=== Page excerpt ===
This holistic view of children’s well-being, while by no means new, has been validated and encouraged by the Convention on the Rights of the Child. It is only recently been understood that the basic need for food, healthcare and protection are not just needs but rights (implying duties and obligations) and that in addition, the rights to affection, interaction, security, stimulation and opportunities for learning have been accepted as being just as fundamental.
Children’s rights are about the obligations of all adults to protect the best interests of children, and to create the conditions under which they can develop and thrive.
Experience Matters Research suggests that significant and critical brain development and development of intelligence occurs before the age of seven, particularly during the first three years of life. This process is influenced by a child’s nutritional and health status and also by the kind of interaction a child develops with people and objects in the environment. It is highly dependent upon adequate nutrition, stimulation, and optimal care. During these first years, the key brain pathways for lifelong capabilities are established (or not). Once developed, the brain is much harder to modify. Therefore, what happens to a child, and the opportunities provided to a child in the first years are crucial in determining lifelong outcomes.
While there remains ongoing debate about the degree to which early disadvantages or trauma can be reversed later on, including with targeted interventions that aim to ameliorate problems, it is clear that adequate attention to the first months and years (including prenatally) of a child’s life ensures the best possible start in life.
What is a World Fit for Children?

=== Directions ===
Translate this sentence from the passage on children's rights into Spanish: "Children's rights are about the obligations of all adults to protect the best interests of children, and to create the conditions under which they can develop and thrive."

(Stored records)
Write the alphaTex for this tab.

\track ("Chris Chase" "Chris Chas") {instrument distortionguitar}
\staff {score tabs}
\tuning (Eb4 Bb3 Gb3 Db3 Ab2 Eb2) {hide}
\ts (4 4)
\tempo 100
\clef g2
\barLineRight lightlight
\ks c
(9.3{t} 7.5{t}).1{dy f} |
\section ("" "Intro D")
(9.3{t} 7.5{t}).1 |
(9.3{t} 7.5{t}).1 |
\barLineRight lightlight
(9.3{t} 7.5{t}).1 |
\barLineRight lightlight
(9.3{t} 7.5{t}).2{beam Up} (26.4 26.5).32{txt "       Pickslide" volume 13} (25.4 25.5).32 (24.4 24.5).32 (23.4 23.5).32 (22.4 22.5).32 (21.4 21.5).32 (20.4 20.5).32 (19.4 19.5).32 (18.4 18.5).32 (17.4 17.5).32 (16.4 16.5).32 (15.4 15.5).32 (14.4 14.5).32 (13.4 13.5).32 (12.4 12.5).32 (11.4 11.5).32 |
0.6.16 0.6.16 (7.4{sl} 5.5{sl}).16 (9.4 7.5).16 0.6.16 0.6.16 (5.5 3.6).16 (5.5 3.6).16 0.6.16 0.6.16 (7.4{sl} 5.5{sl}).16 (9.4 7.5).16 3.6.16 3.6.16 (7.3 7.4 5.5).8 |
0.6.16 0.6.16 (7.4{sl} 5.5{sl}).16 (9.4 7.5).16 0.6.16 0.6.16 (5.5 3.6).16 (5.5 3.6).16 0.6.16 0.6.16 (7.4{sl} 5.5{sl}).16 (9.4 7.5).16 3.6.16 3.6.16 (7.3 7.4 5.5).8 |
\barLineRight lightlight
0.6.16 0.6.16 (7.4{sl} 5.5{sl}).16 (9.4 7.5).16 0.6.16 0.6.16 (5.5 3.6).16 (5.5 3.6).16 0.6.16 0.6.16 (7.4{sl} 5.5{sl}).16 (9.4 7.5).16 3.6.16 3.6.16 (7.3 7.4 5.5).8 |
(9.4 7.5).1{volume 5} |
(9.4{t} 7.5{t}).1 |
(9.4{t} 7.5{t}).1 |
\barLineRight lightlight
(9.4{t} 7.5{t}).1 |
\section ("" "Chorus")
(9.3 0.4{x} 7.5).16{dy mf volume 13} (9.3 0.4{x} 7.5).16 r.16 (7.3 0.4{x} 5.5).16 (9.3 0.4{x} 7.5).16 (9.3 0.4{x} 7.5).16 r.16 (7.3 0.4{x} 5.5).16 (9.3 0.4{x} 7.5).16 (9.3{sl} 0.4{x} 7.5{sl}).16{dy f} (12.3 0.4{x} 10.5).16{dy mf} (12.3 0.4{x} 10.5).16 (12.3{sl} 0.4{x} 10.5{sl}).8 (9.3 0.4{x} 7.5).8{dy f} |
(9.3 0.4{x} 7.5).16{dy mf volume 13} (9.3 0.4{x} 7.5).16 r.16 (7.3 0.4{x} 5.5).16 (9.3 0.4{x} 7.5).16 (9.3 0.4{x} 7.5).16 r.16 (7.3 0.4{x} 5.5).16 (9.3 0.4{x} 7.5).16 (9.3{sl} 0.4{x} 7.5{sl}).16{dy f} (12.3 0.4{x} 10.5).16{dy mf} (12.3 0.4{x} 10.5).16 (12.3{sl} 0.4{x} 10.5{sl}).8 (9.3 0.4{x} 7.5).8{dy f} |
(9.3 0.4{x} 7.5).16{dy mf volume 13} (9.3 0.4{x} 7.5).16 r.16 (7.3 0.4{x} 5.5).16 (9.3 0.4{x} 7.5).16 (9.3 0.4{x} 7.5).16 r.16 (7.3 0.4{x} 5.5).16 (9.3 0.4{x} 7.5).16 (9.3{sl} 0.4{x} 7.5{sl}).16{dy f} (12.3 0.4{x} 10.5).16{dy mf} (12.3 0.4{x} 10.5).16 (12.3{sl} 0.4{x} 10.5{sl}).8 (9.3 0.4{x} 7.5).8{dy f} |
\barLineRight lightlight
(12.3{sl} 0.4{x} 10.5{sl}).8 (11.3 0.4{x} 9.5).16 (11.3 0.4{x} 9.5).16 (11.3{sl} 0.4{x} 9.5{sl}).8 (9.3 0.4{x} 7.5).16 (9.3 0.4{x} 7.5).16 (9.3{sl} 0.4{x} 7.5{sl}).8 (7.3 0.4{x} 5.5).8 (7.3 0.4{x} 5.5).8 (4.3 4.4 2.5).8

=== Problem solution ===
Los derechos de los niños tienen que ver con las obligaciones de todos los adultos de proteger el interés superior de los niños y de crear las condiciones en las que puedan desarrollarse y prosperar.